Керлью замирает на месте, оборачивается и начинает спускаться по лестнице, молча, не поздоровавшись с гостем, — выглядит он так, точно пытается припомнить что-то давно забытое.
— Сэр, — взывает к нему Генри. — Как… как миссис Фокс? Керлью останавливается над ним, в середине лестницы.
— Все подтвердилось — чахотка, — без всякого выражения отвечает он. — Больше мне сказать нечего.
Большие руки Генри стискивают балясины лестничных перил, он смотрит вверх, в полуприкрытые тяжелыми, покрасневшими веками глаза доктора.
— Но неужели нет ничего, способного…? — с мольбой спрашивает он. — Я читал о… по-моему, они назывались… легочными облатками?

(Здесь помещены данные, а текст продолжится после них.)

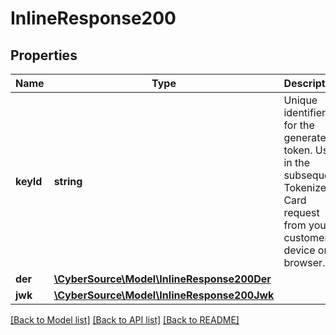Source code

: # InlineResponse200

## Properties
Name | Type | Description | Notes
------------ | ------------- | ------------- | -------------
**keyId** | **string** | Unique identifier for the generated token. Used in the subsequent Tokenize Card request from your customer’s device or browser. | [optional] 
**der** | [**\CyberSource\Model\InlineResponse200Der**](InlineResponse200Der.md) |  | [optional] 
**jwk** | [**\CyberSource\Model\InlineResponse200Jwk**](InlineResponse200Jwk.md) |  | [optional] 

[[Back to Model list]](../README.md#documentation-for-models) [[Back to API list]](../README.md#documentation-for-api-endpoints) [[Back to README]](../README.md)



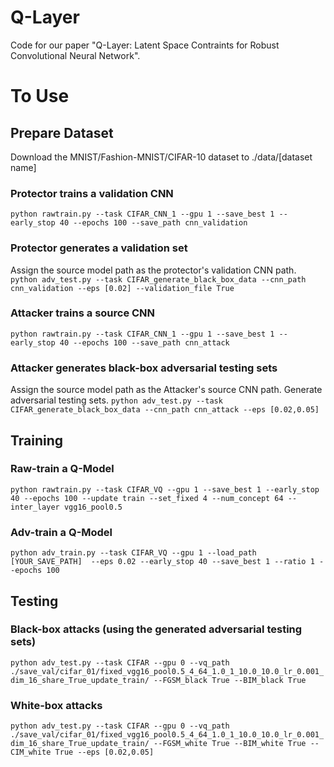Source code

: # Q-Layer
Code for our paper "Q-Layer: Latent Space Contraints for Robust Convolutional Neural Network".

# To Use
## Prepare Dataset
Download the MNIST/Fashion-MNIST/CIFAR-10 dataset to ./data/\[dataset name\]

### Protector trains a validation CNN
`python rawtrain.py --task CIFAR_CNN_1 --gpu 1 --save_best 1 --early_stop 40 --epochs 100 --save_path cnn_validation`

### Protector generates a validation set
Assign the source model path as the protector's validation CNN path. 
`python adv_test.py --task CIFAR_generate_black_box_data --cnn_path cnn_validation --eps [0.02] --validation_file True`

### Attacker trains a source CNN
`python rawtrain.py --task CIFAR_CNN_1 --gpu 1 --save_best 1 --early_stop 40 --epochs 100 --save_path cnn_attack`

### Attacker generates black-box adversarial testing sets
Assign the source model path as the Attacker's source CNN path. Generate adversarial testing sets.
`python adv_test.py --task CIFAR_generate_black_box_data --cnn_path cnn_attack --eps [0.02,0.05]`



## Training 
### Raw-train a Q-Model
`python rawtrain.py --task CIFAR_VQ --gpu 1 --save_best 1 --early_stop 40 --epochs 100 --update train --set_fixed 4 --num_concept 64 --inter_layer vgg16_pool0.5`

### Adv-train a Q-Model
`python adv_train.py --task CIFAR_VQ --gpu 1 --load_path [YOUR_SAVE_PATH]  --eps 0.02 --early_stop 40 --save_best 1 --ratio 1 --epochs 100`

## Testing
### Black-box attacks (using the generated adversarial testing sets)
`python adv_test.py --task CIFAR --gpu 0 --vq_path ./save_val/cifar_01/fixed_vgg16_pool0.5_4_64_1.0_1_10.0_10.0_lr_0.001_dim_16_share_True_update_train/ --FGSM_black True --BIM_black True`

### White-box attacks
`python adv_test.py --task CIFAR --gpu 0 --vq_path ./save_val/cifar_01/fixed_vgg16_pool0.5_4_64_1.0_1_10.0_10.0_lr_0.001_dim_16_share_True_update_train/ --FGSM_white True --BIM_white True --CIM_white True --eps [0.02,0.05]`


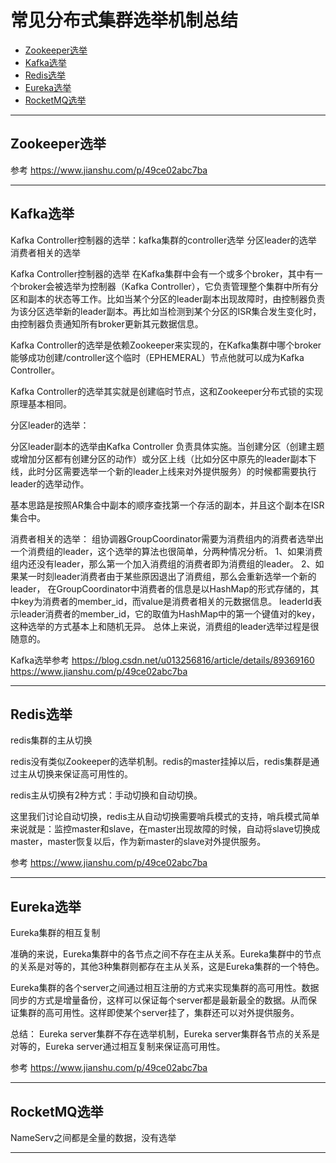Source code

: # 常见分布式集群选举机制总结




- [Zookeeper选举](#Zookeeper选举)
- [Kafka选举](#Kafka选举)
- [Redis选举](#Redis选举)
- [Eureka选举](#Eureka选举)
- [RocketMQ选举](#RocketMQ选举)

---------------------------------------------------------------------------------------------------------------------
## Zookeeper选举


参考
https://www.jianshu.com/p/49ce02abc7ba



---------------------------------------------------------------------------------------------------------------------
## Kafka选举

Kafka Controller控制器的选举：kafka集群的controller选举
分区leader的选举
消费者相关的选举



Kafka Controller控制器的选举
在Kafka集群中会有一个或多个broker，其中有一个broker会被选举为控制器（Kafka Controller），它负责管理整个集群中所有分区和副本的状态等工作。比如当某个分区的leader副本出现故障时，由控制器负责为该分区选举新的leader副本。再比如当检测到某个分区的ISR集合发生变化时，由控制器负责通知所有broker更新其元数据信息。

Kafka Controller的选举是依赖Zookeeper来实现的，在Kafka集群中哪个broker能够成功创建/controller这个临时（EPHEMERAL）节点他就可以成为Kafka Controller。


Kafka Controller的选举其实就是创建临时节点，这和Zookeeper分布式锁的实现原理基本相同。





分区leader的选举：

分区leader副本的选举由Kafka Controller 负责具体实施。当创建分区（创建主题或增加分区都有创建分区的动作）或分区上线（比如分区中原先的leader副本下线，此时分区需要选举一个新的leader上线来对外提供服务）的时候都需要执行leader的选举动作。

基本思路是按照AR集合中副本的顺序查找第一个存活的副本，并且这个副本在ISR集合中。



消费者相关的选举：
组协调器GroupCoordinator需要为消费组内的消费者选举出一个消费组的leader，这个选举的算法也很简单，分两种情况分析。
1、如果消费组内还没有leader，那么第一个加入消费组的消费者即为消费组的leader。
2、如果某一时刻leader消费者由于某些原因退出了消费组，那么会重新选举一个新的leader，
    在GroupCoordinator中消费者的信息是以HashMap的形式存储的，其中key为消费者的member_id，而value是消费者相关的元数据信息。
    leaderId表示leader消费者的member_id，它的取值为HashMap中的第一个键值对的key，这种选举的方式基本上和随机无异。
    总体上来说，消费组的leader选举过程是很随意的。




Kafka选举参考
https://blog.csdn.net/u013256816/article/details/89369160
https://www.jianshu.com/p/49ce02abc7ba


---------------------------------------------------------------------------------------------------------------------

## Redis选举


redis集群的主从切换

redis没有类似Zookeeper的选举机制。redis的master挂掉以后，redis集群是通过主从切换来保证高可用性的。

redis主从切换有2种方式：手动切换和自动切换。

这里我们讨论自动切换，redis主从自动切换需要哨兵模式的支持，哨兵模式简单来说就是：监控master和slave，在master出现故障的时候，自动将slave切换成master，master恢复以后，作为新master的slave对外提供服务。


参考
https://www.jianshu.com/p/49ce02abc7ba

---------------------------------------------------------------------------------------------------------------------
## Eureka选举

Eureka集群的相互复制

准确的来说，Eureka集群中的各节点之间不存在主从关系。Eureka集群中的节点的关系是对等的，其他3种集群则都存在主从关系，这是Eureka集群的一个特色。

Eureka集群的各个server之间通过相互注册的方式来实现集群的高可用性。数据同步的方式是增量备份，这样可以保证每个server都是最新最全的数据。从而保证集群的高可用性。这样即使某个server挂了，集群还可以对外提供服务。

总结：
Eureka server集群不存在选举机制，Eureka server集群各节点的关系是对等的，Eureka server通过相互复制来保证高可用性。



参考
https://www.jianshu.com/p/49ce02abc7ba

---------------------------------------------------------------------------------------------------------------------
## RocketMQ选举

NameServ之间都是全量的数据，没有选举



---------------------------------------------------------------------------------------------------------------------






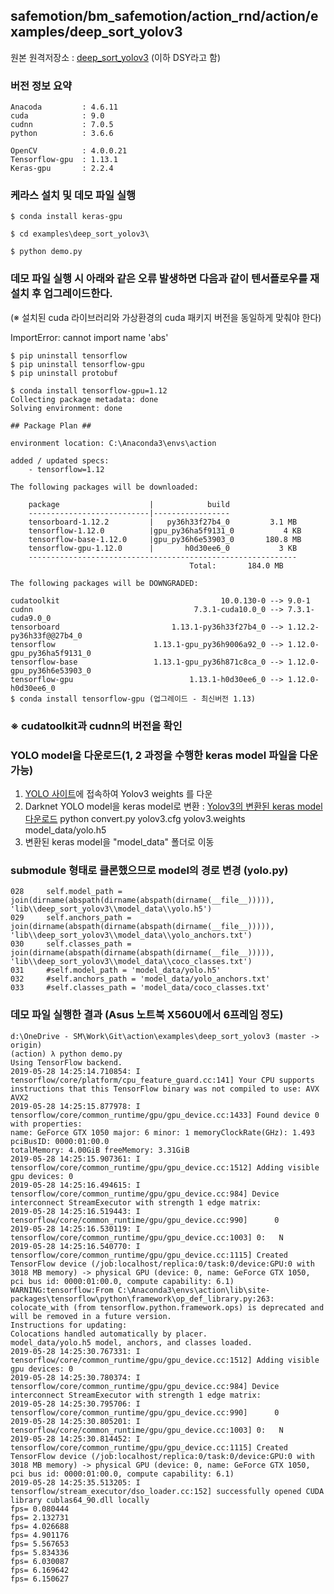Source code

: ## safemotion/bm_safemotion/action_rnd/action/examples/deep_sort_yolov3

원본 원격저장소 : [deep_sort_yolov3](https://github.com/Qidian213/deep_sort_yolov3) (이하 DSY라고 함)

### 버전 정보 요약

    Anacoda         : 4.6.11
    cuda            : 9.0
    cudnn           : 7.0.5
    python          : 3.6.6

    OpenCV          : 4.0.0.21
    Tensorflow-gpu  : 1.13.1
    Keras-gpu       : 2.2.4

### 케라스 설치 및 데모 파일 실행

    $ conda install keras-gpu

    $ cd examples\deep_sort_yolov3\

    $ python demo.py

### 데모 파일 실행 시 아래와 같은 오류 발생하면 다음과 같이 텐서플로우를 재설치 후 업그레이드한다.
   (※ 설치된 cuda 라이브러리와 가상환경의 cuda 패키지 버전을 동일하게 맞춰야 한다)

   ImportError: cannot import name 'abs'

    $ pip uninstall tensorflow
    $ pip uninstall tensorflow-gpu
    $ pip uninstall protobuf

    $ conda install tensorflow-gpu=1.12
    Collecting package metadata: done
    Solving environment: done

    ## Package Plan ##

    environment location: C:\Anaconda3\envs\action

    added / updated specs:
        - tensorflow=1.12

    The following packages will be downloaded:

        package                    |            build
        ---------------------------|-----------------
        tensorboard-1.12.2         |   py36h33f27b4_0         3.1 MB
        tensorflow-1.12.0          |gpu_py36ha5f9131_0           4 KB
        tensorflow-base-1.12.0     |gpu_py36h6e53903_0       180.8 MB
        tensorflow-gpu-1.12.0      |       h0d30ee6_0           3 KB
        ------------------------------------------------------------
                                            Total:       184.0 MB

    The following packages will be DOWNGRADED:

    cudatoolkit                                    10.0.130-0 --> 9.0-1
    cudnn                                    7.3.1-cuda10.0_0 --> 7.3.1-cuda9.0_0
    tensorboard                         1.13.1-py36h33f27b4_0 --> 1.12.2-py36h33f@@27b4_0
    tensorflow                      1.13.1-gpu_py36h9006a92_0 --> 1.12.0-gpu_py36ha5f9131_0
    tensorflow-base                 1.13.1-gpu_py36h871c8ca_0 --> 1.12.0-gpu_py36h6e53903_0
    tensorflow-gpu                          1.13.1-h0d30ee6_0 --> 1.12.0-h0d30ee6_0
    $ conda install tensorflow-gpu (업그레이드 - 최신버전 1.13)

### ※ cudatoolkit과 cudnn의 버전을 확인

### YOLO model을 다운로드(1, 2 과정을 수행한 keras model 파일을 다운 가능)

1. [YOLO 사이트](https://pjreddie.com/darknet/yolo/)에 접속하여 Yolov3 weights 를 다운
2. Darknet YOLO model을 keras model로 변환 : [Yolov3의 변환된 keras model 다운로드](https://drive.google.com/file/d/1uvXFacPnrSMw6ldWTyLLjGLETlEsUvcE/view)
    python convert.py yolov3.cfg yolov3.weights model_data/yolo.h5
3. 변환된 keras model을 "model_data" 폴더로 이동

### submodule 형태로 클론했으므로 model의 경로 변경 (yolo.py)

    028     self.model_path = join(dirname(abspath(dirname(abspath(dirname(__file__))))), 'lib\\deep_sort_yolov3\\model_data\\yolo.h5')
    029     self.anchors_path = join(dirname(abspath(dirname(abspath(dirname(__file__))))), 'lib\\deep_sort_yolov3\\model_data\\yolo_anchors.txt')
    030     self.classes_path = join(dirname(abspath(dirname(abspath(dirname(__file__))))), 'lib\\deep_sort_yolov3\\model_data\\coco_classes.txt')
    031     #self.model_path = 'model_data/yolo.h5'
    032     #self.anchors_path = 'model_data/yolo_anchors.txt'
    033     #self.classes_path = 'model_data/coco_classes.txt'

### 데모 파일 실행한 결과 (Asus 노트북 X560U에서 6프레임 정도)

    d:\OneDrive - SM\Work\Git\action\examples\deep_sort_yolov3 (master -> origin)
    (action) λ python demo.py
    Using TensorFlow backend.
    2019-05-28 14:25:14.710854: I tensorflow/core/platform/cpu_feature_guard.cc:141] Your CPU supports instructions that this TensorFlow binary was not compiled to use: AVX AVX2
    2019-05-28 14:25:15.877978: I tensorflow/core/common_runtime/gpu/gpu_device.cc:1433] Found device 0 with properties:
    name: GeForce GTX 1050 major: 6 minor: 1 memoryClockRate(GHz): 1.493
    pciBusID: 0000:01:00.0
    totalMemory: 4.00GiB freeMemory: 3.31GiB
    2019-05-28 14:25:15.907361: I tensorflow/core/common_runtime/gpu/gpu_device.cc:1512] Adding visible gpu devices: 0
    2019-05-28 14:25:16.494615: I tensorflow/core/common_runtime/gpu/gpu_device.cc:984] Device interconnect StreamExecutor with strength 1 edge matrix:
    2019-05-28 14:25:16.519443: I tensorflow/core/common_runtime/gpu/gpu_device.cc:990]      0
    2019-05-28 14:25:16.530119: I tensorflow/core/common_runtime/gpu/gpu_device.cc:1003] 0:   N
    2019-05-28 14:25:16.540770: I tensorflow/core/common_runtime/gpu/gpu_device.cc:1115] Created TensorFlow device (/job:localhost/replica:0/task:0/device:GPU:0 with 3018 MB memory) -> physical GPU (device: 0, name: GeForce GTX 1050, pci bus id: 0000:01:00.0, compute capability: 6.1)
    WARNING:tensorflow:From C:\Anaconda3\envs\action\lib\site-packages\tensorflow\python\framework\op_def_library.py:263: colocate_with (from tensorflow.python.framework.ops) is deprecated and will be removed in a future version.
    Instructions for updating:
    Colocations handled automatically by placer.
    model_data/yolo.h5 model, anchors, and classes loaded.
    2019-05-28 14:25:30.767331: I tensorflow/core/common_runtime/gpu/gpu_device.cc:1512] Adding visible gpu devices: 0
    2019-05-28 14:25:30.780374: I tensorflow/core/common_runtime/gpu/gpu_device.cc:984] Device interconnect StreamExecutor with strength 1 edge matrix:
    2019-05-28 14:25:30.795706: I tensorflow/core/common_runtime/gpu/gpu_device.cc:990]      0
    2019-05-28 14:25:30.805201: I tensorflow/core/common_runtime/gpu/gpu_device.cc:1003] 0:   N
    2019-05-28 14:25:30.814452: I tensorflow/core/common_runtime/gpu/gpu_device.cc:1115] Created TensorFlow device (/job:localhost/replica:0/task:0/device:GPU:0 with 3018 MB memory) -> physical GPU (device: 0, name: GeForce GTX 1050, pci bus id: 0000:01:00.0, compute capability: 6.1)
    2019-05-28 14:25:35.513205: I tensorflow/stream_executor/dso_loader.cc:152] successfully opened CUDA library cublas64_90.dll locally
    fps= 0.080444
    fps= 2.132731
    fps= 4.026688
    fps= 4.901176
    fps= 5.567653
    fps= 5.834336
    fps= 6.030087
    fps= 6.169642
    fps= 6.150627


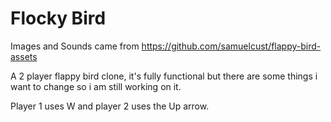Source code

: # Flocky Bird

Images and Sounds came from https://github.com/samuelcust/flappy-bird-assets

A 2 player flappy bird clone, it's fully functional but there are some things i want to change so i am still working on it.

Player 1 uses W and player 2 uses the Up arrow.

Доктор усмехается, — скорее, в ответ на собственные мысли, чем на слова Генри.
— Все это вздор, Рэкхэм. Пустые прикрасы, сладкая водичка. Полагаю, от ваших молитв настоящего толку было бы больше.
— Можно мне увидеться с ней? — заискивающе спрашивает Генри. — Я сделаю все, чтобы ее не утомить…
Керлью начинает подниматься по ступеням, равнодушно свергая бремя гостеприимства вниз, на плечи служанки.
— Да, да, разумеется, — отвечает он через плечо. — Чувствует она себя прекрасно, да она и сама скажет вам это.
И доктор уходит.
Служанка голыми коридорами проводит Генри в спартански обставленную гостиную докторского дома, который, в ощутительном контрасте с домом брата Уильяма, ни малейших знаков присутствия женщины не несет. Ничто не скрашивает в нем мрачного утилитаризма — во всяком случае, пока Генри не достигает высоких двустворчатых окон, выходящих в сад, в коем Природа получает, наконец, дозволение немного приукрасить голую землю. За безупречно промытыми стеклами их Генри видит залитый солнцем, окаймленный вечнозеленым кустарником квадрат подстриженной травы, а в середине его — самого главного, если не считать Иисуса Христа, человека на свете.